#### WHAT THE TASK REQUIRES:
Reproduce the entries below exactly, but only from the line containing "fornecer serviços personalizados." to the line containing "الشعبية في شوارع دبي", inclusive.

#### LISTED RECORDS:
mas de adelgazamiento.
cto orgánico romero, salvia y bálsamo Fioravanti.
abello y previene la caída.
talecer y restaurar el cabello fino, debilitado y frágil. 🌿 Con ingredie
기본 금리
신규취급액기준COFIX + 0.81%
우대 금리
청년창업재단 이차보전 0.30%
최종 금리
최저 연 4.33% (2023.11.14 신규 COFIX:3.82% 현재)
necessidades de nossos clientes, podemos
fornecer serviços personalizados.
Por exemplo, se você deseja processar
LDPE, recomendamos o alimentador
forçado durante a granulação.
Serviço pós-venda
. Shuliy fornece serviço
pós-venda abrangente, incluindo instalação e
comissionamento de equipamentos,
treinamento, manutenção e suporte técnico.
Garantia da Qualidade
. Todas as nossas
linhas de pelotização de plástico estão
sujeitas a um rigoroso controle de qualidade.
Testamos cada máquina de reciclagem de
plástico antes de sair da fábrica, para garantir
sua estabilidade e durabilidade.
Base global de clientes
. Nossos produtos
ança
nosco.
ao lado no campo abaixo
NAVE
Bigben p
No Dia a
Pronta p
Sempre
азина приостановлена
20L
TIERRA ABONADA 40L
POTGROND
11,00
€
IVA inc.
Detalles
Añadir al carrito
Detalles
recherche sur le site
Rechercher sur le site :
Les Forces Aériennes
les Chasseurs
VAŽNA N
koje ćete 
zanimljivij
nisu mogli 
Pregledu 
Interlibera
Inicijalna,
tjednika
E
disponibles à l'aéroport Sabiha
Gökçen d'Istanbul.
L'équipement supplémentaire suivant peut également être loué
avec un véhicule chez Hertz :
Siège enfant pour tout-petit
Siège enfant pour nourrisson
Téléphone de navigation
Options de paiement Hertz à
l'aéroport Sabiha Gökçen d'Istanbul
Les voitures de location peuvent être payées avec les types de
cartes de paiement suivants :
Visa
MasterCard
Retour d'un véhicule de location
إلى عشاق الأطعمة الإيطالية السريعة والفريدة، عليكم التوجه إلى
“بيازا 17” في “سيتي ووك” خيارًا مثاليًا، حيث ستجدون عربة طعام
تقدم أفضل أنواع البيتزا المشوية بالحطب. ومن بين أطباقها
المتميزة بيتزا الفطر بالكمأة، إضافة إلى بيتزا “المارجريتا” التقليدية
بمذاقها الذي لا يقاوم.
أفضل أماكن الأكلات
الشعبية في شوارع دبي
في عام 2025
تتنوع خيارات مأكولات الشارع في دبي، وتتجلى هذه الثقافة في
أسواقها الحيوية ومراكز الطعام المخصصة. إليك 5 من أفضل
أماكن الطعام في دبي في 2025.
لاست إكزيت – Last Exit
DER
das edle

#### RESPONSE TO THIS EXERCISE:
fornecer serviços personalizados.
Por exemplo, se você deseja processar
LDPE, recomendamos o alimentador
forçado durante a granulação.
Serviço pós-venda
. Shuliy fornece serviço
pós-venda abrangente, incluindo instalação e
comissionamento de equipamentos,
treinamento, manutenção e suporte técnico.
Garantia da Qualidade
. Todas as nossas
linhas de pelotização de plástico estão
sujeitas a um rigoroso controle de qualidade.
Testamos cada máquina de reciclagem de
plástico antes de sair da fábrica, para garantir
sua estabilidade e durabilidade.
Base global de clientes
. Nossos produtos
ança
nosco.
ao lado no campo abaixo
NAVE
Bigben p
No Dia a
Pronta p
Sempre
азина приостановлена
20L
TIERRA ABONADA 40L
POTGROND
11,00
€
IVA inc.
Detalles
Añadir al carrito
Detalles
recherche sur le site
Rechercher sur le site :
Les Forces Aériennes
les Chasseurs
VAŽNA N
koje ćete 
zanimljivij
nisu mogli 
Pregledu 
Interlibera
Inicijalna,
tjednika
E
disponibles à l'aéroport Sabiha
Gökçen d'Istanbul.
L'équipement supplémentaire suivant peut également être loué
avec un véhicule chez Hertz :
Siège enfant pour tout-petit
Siège enfant pour nourrisson
Téléphone de navigation
Options de paiement Hertz à
l'aéroport Sabiha Gökçen d'Istanbul
Les voitures de location peuvent être payées avec les types de
cartes de paiement suivants :
Visa
MasterCard
Retour d'un véhicule de location
إلى عشاق الأطعمة الإيطالية السريعة والفريدة، عليكم التوجه إلى
“بيازا 17” في “سيتي ووك” خيارًا مثاليًا، حيث ستجدون عربة طعام
تقدم أفضل أنواع البيتزا المشوية بالحطب. ومن بين أطباقها
المتميزة بيتزا الفطر بالكمأة، إضافة إلى بيتزا “المارجريتا” التقليدية
بمذاقها الذي لا يقاوم.
أفضل أماكن الأكلات
الشعبية في شوارع دبي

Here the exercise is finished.